Right, there's no need to get all New Age enlightenment-ish about it. I am not even in disagreement with the Richard Hamming quote. All I'm stressing on is that it's title is "YOU and YOUR Research". It's not "YOU and WHAT-YOU-THINK-YOU-SHOULD-RESEARCH-ON Research".

I struggled with the exact same confusion about "it's supposed to be natural" vs. "real life == effort" for many years till I understood : you do what it takes when it's your vision. You put in the outer effort, but there is no inner friction. And this can happen across years of "effort".

For example, if you envision clearly that you want to provide your child with a home, and at the same time decide that you're not going to work 12 hours a day for it, and forego a Google job in preference for a more "boring" employer who pays lower but allows flexibility while still paying enough for the mortgage to be paid, why not?
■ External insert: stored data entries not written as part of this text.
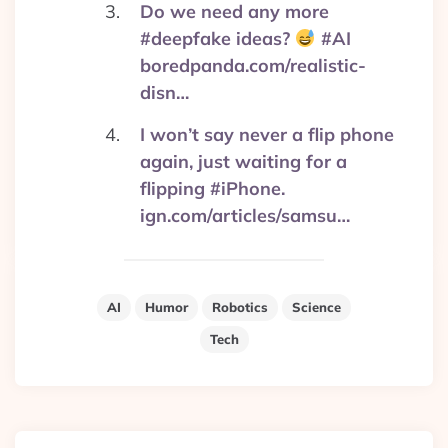
Do we need any more
#deepfake ideas?
#AI
boredpanda.com/realistic-
disn…
I won’t say never a flip phone
again, just waiting for a
flipping #iPhone.
ign.com/articles/samsu…
AI
Humor
Robotics
Science
Tech
Post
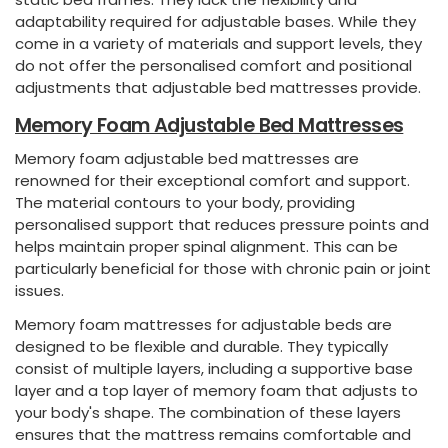
adaptability required for adjustable bases. While they
come in a variety of materials and support levels, they
do not offer the personalised comfort and positional
adjustments that adjustable bed mattresses provide.
Memory Foam Adjustable Bed Mattresses
Memory foam adjustable bed mattresses are
renowned for their exceptional comfort and support.
The material contours to your body, providing
personalised support that reduces pressure points and
helps maintain proper spinal alignment. This can be
particularly beneficial for those with chronic pain or joint
issues.
Memory foam mattresses for adjustable beds are
designed to be flexible and durable. They typically
consist of multiple layers, including a supportive base
layer and a top layer of memory foam that adjusts to
your body's shape. The combination of these layers
ensures that the mattress remains comfortable and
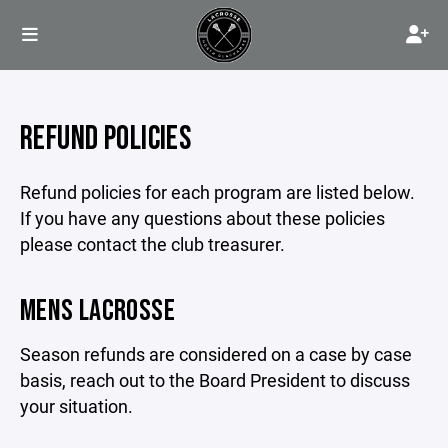
REFUND POLICIES
Refund policies for each program are listed below.
If you have any questions about these policies
please contact the club treasurer.
MENS LACROSSE
Season refunds are considered on a case by case
basis, reach out to the Board President to discuss
your situation.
It will still look like dreary effort to the hotshot Stanford grad, but to you, each day, which is part of a designed self-directed life, will be lovely. So what if it involves some amount of will-power to deal with an abusive colleague, etc;? You'll live, because it's within YOUR parameters of tolerance. The same thing could work the other way round : you cannot IMAGINE working for Google, but for someone for whom it's been a lifelong dream puts in the "effort".



i fully agree with your point, and hope it's not getting lost on folks: figuring out what drives you requires a level of introspection (and revisiting-- it will likely not be static your entire life) that most people never do. introspection is hard, and not something you get taught at school. i'd argue most people dont realize how to self-reflect until they are much older.. or perhaps it requires a certain level of experiences before it is even approachable?